Years ago, when you must have been in secondary school, I carried out an investigation for Coloquial on human trafficking in Misiones. Specifically in a little town called Capitán Pavone. I discovered that the mayor at the time, Juan García – a staunch supporter of President Menem, by the way – was involved in the trafficking organization. In the criminal underworld, this fine man was something like a wholesaler. Whatever you wanted, he could provide it: traffic in women, traffic in babies, slave labour for large estates. He also controlled the betting market and must have been involved in drugs, although I never managed to pin that one on him.
Around that time there had also been a very serious accident involving the only train that passed through the town each day. You’re young, so you’ll be surprised to hear that there was a time in Argentina when trains ran all over the country. It was precisely around that time that they stopped working. Do you remember our distinguished President Menem’s promise, “if a branch line strikes, that branch line closes?” The thing is, that train ran over a little boy of eight or nine years old – I don’t remember his exact age. Then somebody told me that it hadn’t been a straightforward accident, but in fact a kind of competition in which people bet on boys as though they were horses. They told me that the person behind this scheme, once again, was Mayor García. I didn’t look into it because I
already had so much material against him that it was enough to put him inside for life three times over.

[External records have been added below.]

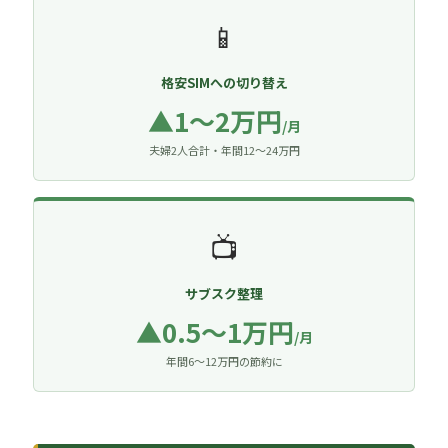
📱
格安SIMへの切り替え
▲1〜2万円
/月
夫婦2人合計・年間12〜24万円
📺
サブスク整理
▲0.5〜1万円
/月
年間6〜12万円の節約に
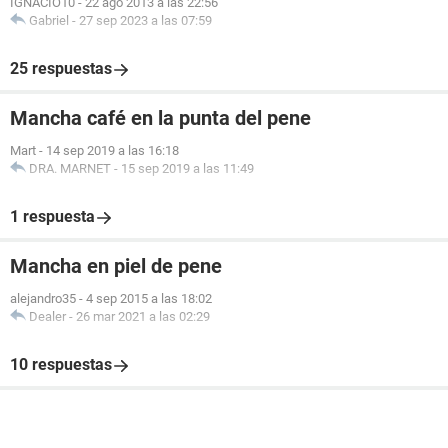
IGNACIO10
-
22 ago 2013 a las 22:56
Gabriel
-
27 sep 2023 a las 07:59
25 respuestas
Mancha café en la punta del pene
Mart
-
14 sep 2019 a las 16:18
DRA. MARNET
-
15 sep 2019 a las 11:49
1 respuesta
Mancha en piel de pene
alejandro35
-
4 sep 2015 a las 18:02
Dealer
-
26 mar 2021 a las 02:29
10 respuestas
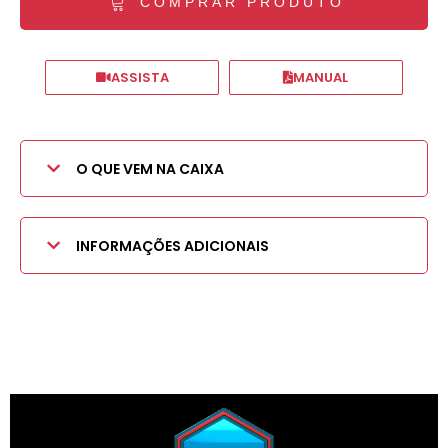
COMPRAR PRODUTO
ASSISTA
MANUAL
O QUE VEM NA CAIXA
INFORMAÇÕES ADICIONAIS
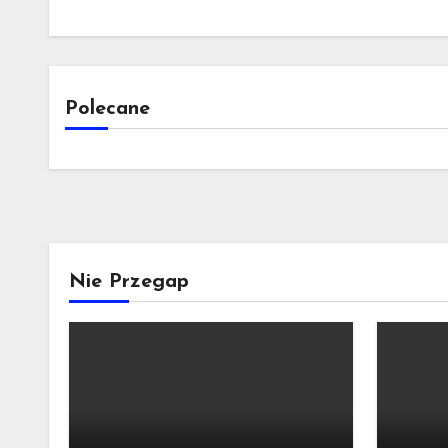
Polecane
Nie Przegap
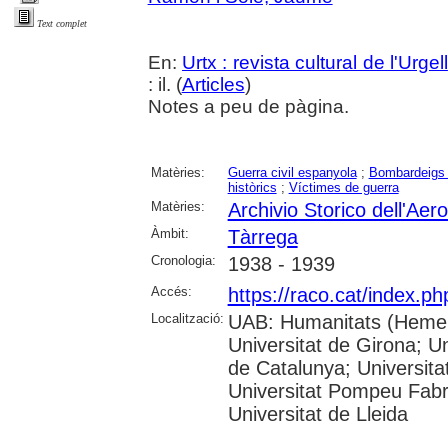
Text complet
En:
Urtx : revista cultural de l'Urgell
: il. (
Articles
)
Notes a peu de pàgina.
Matèries:
Guerra civil espanyola
;
Bombardeigs 
històrics
;
Víctimes de guerra
Matèries:
Archivio Storico dell'Ae
Àmbit:
Tàrrega
Cronologia:
1938 - 1939
Accés:
https://raco.cat/index.ph
Localització:
UAB: Humanitats (Hemero
Universitat de Girona; Un
de Catalunya; Universita
Universitat Pompeu Fabra;
Universitat de Lleida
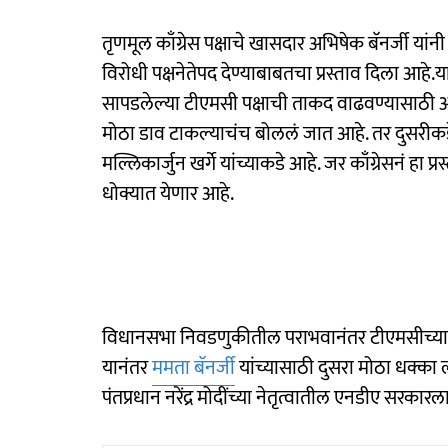
तृणमूल काँग्रेस पक्षाचे खासदार अभिषेक बॅनर्जी यांनी
विरोधी पक्षनेतेपद देण्याबाबतचा प्रस्ताव दिला आहे
सापडलेल्या टीएमसी पक्षाची ताकद वाढवण्यासाठी अभिषे
मोठा डाव टाकल्याचंच बोललं जात आहे. तर दुसरीकडे सध्य
मल्लिकार्जुन खर्गे यांच्याकडे आहे. जर काँग्रेसनं हा प्र
धोक्यात येणार आहे.
विधानसभा निवडणुकीतील पराभवानंतर टीएमसीच्या 5
यानंतर
ममता बॅनर्जी
यांच्यासाठी दुसरा मोठा धक्का
पंतप्रधान नरेंद्र मोदींच्या नेतृत्वातील एनडीए सरकारल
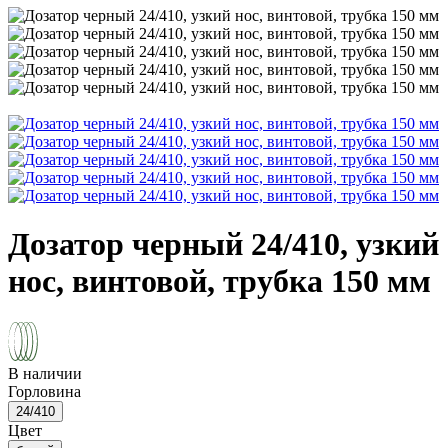
Дозатор черный 24/410, узкий
нос, винтовой, трубка 150 мм
В наличии
Горловина
24/410
Цвет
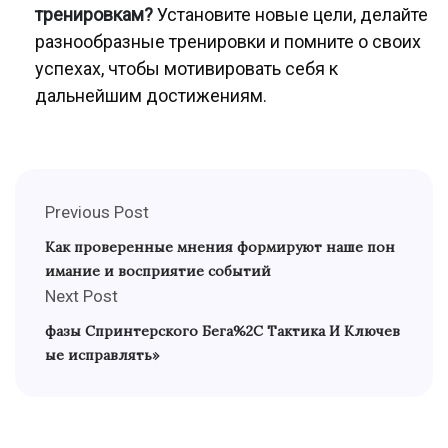
тренировкам?
Установите новые цели, делайте
разнообразные тренировки и помните о своих
успехах, чтобы мотивировать себя к
дальнейшим достижениям.
Previous Post
Как проверенные мнения формируют наше пон
имание и восприятие событий
Next Post
фазы Спринтерского Бега%2C Тактика И Ключев
ые исправлять»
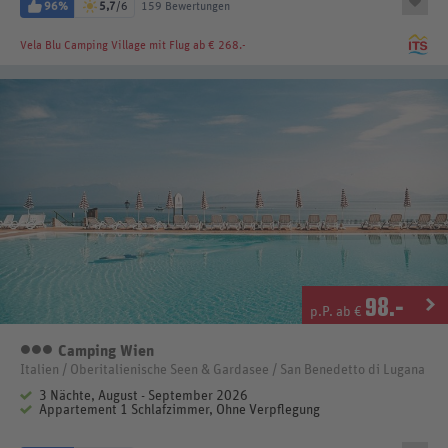
96%
5,7
/6
159 Bewertungen
Vela Blu Camping Village
mit Flug ab € 268.-
98
.-
p.P. ab €
Camping Wien
3 Sterne
Italien / Oberitalienische Seen & Gardasee / San Benedetto di Lugana
3 Nächte, August - September 2026
Appartement 1 Schlafzimmer, Ohne Verpflegung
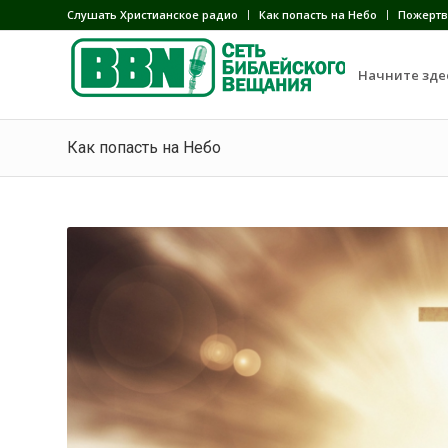
Слушать Христианское радио
Как попасть на Небо
Пожертв
Начните зде
Как попасть на Небо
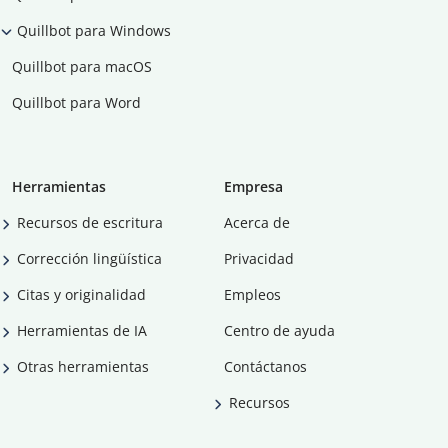
Quillbot para Windows
Quillbot para macOS
Quillbot para Word
Herramientas
Empresa
Recursos de escritura
Acerca de
Corrección lingüística
Privacidad
Citas y originalidad
Empleos
Herramientas de IA
Centro de ayuda
Otras herramientas
Contáctanos
Recursos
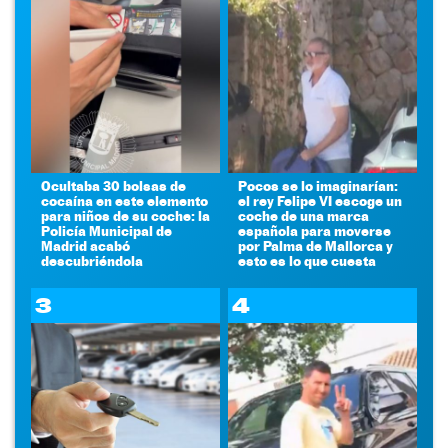
Ocultaba 30 bolsas de
Pocos se lo imaginarían:
cocaína en este elemento
el rey Felipe VI escoge un
para niños de su coche: la
coche de una marca
Policía Municipal de
española para moverse
Madrid acabó
por Palma de Mallorca y
descubriéndola
esto es lo que cuesta
3
4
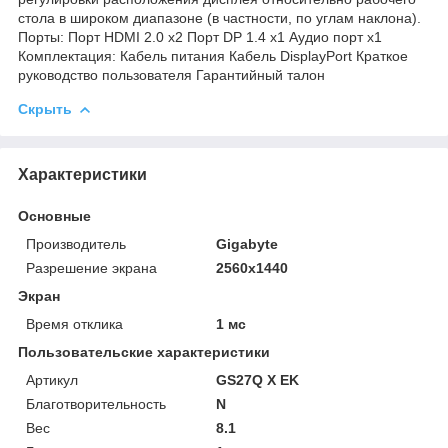
стола в широком диапазоне (в частности, по углам наклона).
Порты: Порт HDMI 2.0 x2 Порт DP 1.4 x1 Аудио порт x1
Комплектация: Кабель питания Кабель DisplayPort Краткое
руководство пользователя Гарантийный талон
Скрыть
Характеристики
Основные
Производитель
Gigabyte
Разрешение экрана
2560х1440
Экран
Время отклика
1 мс
Пользовательские характеристики
Артикул
GS27Q X EK
Благотворительность
N
Вес
8.1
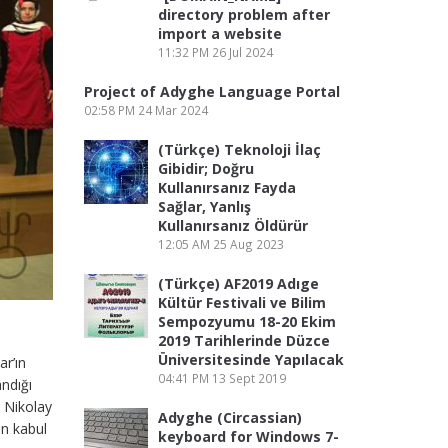
directory problem after
import a website
11:32 PM
26 Jul 2024
Project of Adyghe Language Portal
02:58 PM
24 Mar 2024
(Türkçe) Teknoloji İlaç
Gibidir; Doğru
Kullanırsanız Fayda
Sağlar, Yanlış
Kullanırsanız Öldürür
12:05 AM
25 Aug 2023
(Türkçe) AF2019 Adıge
Kültür Festivali ve Bilim
Sempozyumu 18-20 Ekim
2019 Tarihlerinde Düzce
Üniversitesinde Yapılacak
r’ın
04:41 PM
13 Sept 2019
andığı
 Nikolay
Adyghe (Circassian)
en kabul
keyboard for Windows 7-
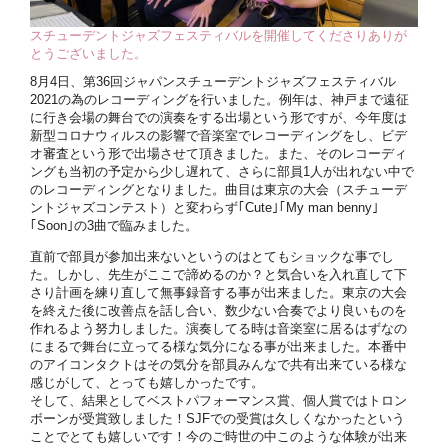
スチューデントジャズフェスティバルを開催してくださりありが
とうございました。
8月4日、第36回ジャパンスチューデントジャズフェスティバル
2021の為のレコーディングを行いました。例年は、神戸まで遠征
に行き会場の舞台での演奏をする出場という形ですが、今年度は
新型コロナウィルスの影響で音楽室でレコーディングをし、ビデ
オ審査という形で出場させて頂きました。また、そのレコーディ
ングも当初の予定から少し遅れて、さらに部員1人が出れない中で
のレコーディングとなりました。曲目は東京の大会（スチューデ
ントジャズコンテスト）と変わらず｢Cute｣｢My man benny｣
｢Soon｣の3曲で臨みました。
直前で部員が参加出来ないというのはとてもショックな事でし
た。しかし、先生がここで諦めるのか？と気合いを入れ直して下
さり計画を練り直して無事録音する事が出来ました。東京の大会
を終えた後に改善点を話し合い、数少ない合奏でより良いものを
作れるよう努力しました。演奏してる時は音楽室に居るはずなの
にまるで舞台に立ってる様な気分になる事が出来ました。本番中
のアイコンタクトはその気分を部員みんなで共有出来ている様な
感じがして、とっても嬉しかったです。
そして、結果としてベストパフォーマンス賞、個人賞ではトロン
ボーンが受賞致しました！SJFでの受賞は久しくなかったという
ことでとても嬉しいです！今のご時世の中このような体験が出来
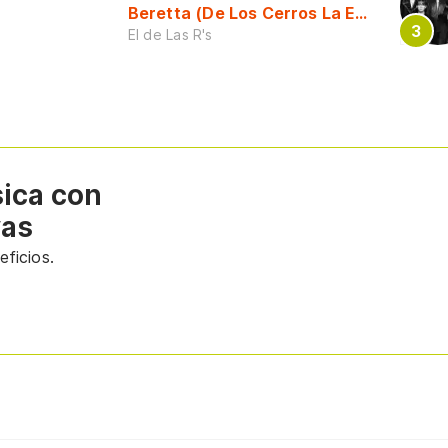
Beretta (De Los Cerros La Escuela)
El de Las R's
sica con
vas
ficios.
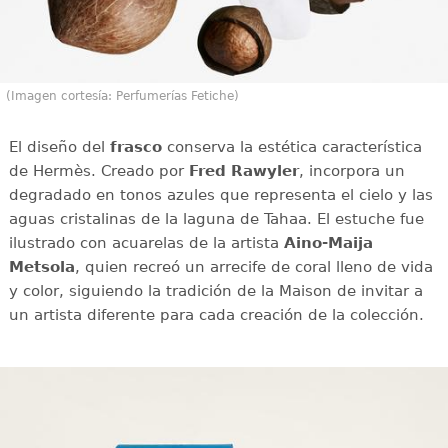
(Imagen cortesía: Perfumerías Fetiche)
El diseño del
frasco
conserva la estética característica
de Hermès. Creado por
Fred Rawyler
, incorpora un
degradado en tonos azules que representa el cielo y las
aguas cristalinas de la laguna de Tahaa. El estuche fue
ilustrado con acuarelas de la artista
Aino-Maija
Metsola
, quien recreó un arrecife de coral lleno de vida
y color, siguiendo la tradición de la Maison de invitar a
un artista diferente para cada creación de la colección.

The trafficking story reached the national press (thanks to yours truly) and the mayor had to relinquish his post and leave the town. Obviously, the local courts absolved him of all charges, but his political career in Misiones was finished.
That’s not the end of the story. A couple of years ago somebody told me that García was living in Buenos Aires and that he was still dabbling in politics. The person who told me that he had seen him said that he was “working” with drug dealers from the Comuna 8 district, right down in the south of the capital. He keeps a low profile, but it wouldn’t surprise me if he’s doing business with narcos and pimps. I’ll leave you to discover which political party he’s involved with.
I hope one day you’ll take me drinking in one of those trendy clubs you and your friends go to (see – I know everything).
As soon as she had finished reading his email, Verónica wrote back:
Dear Rodo,
Thanks a million for this story, which provides a very useful background to my investigation. You’re right about Pato’s birthday. We shouldn’t drink so much, so instead let’s meet up for a lovely afternoon tea some time – more fitting for people like us. Warmly, Vero.
Verónica opened a blank document and called it “Juan García”. Into it she copied the text of Corso’s email. Her journalistic instinct told her that she was going to fill it with a lot more information than her colleague had provided.
VII
This time Federico and Verónica met in the Petit Colón, the bar where lawyers often went with their clients.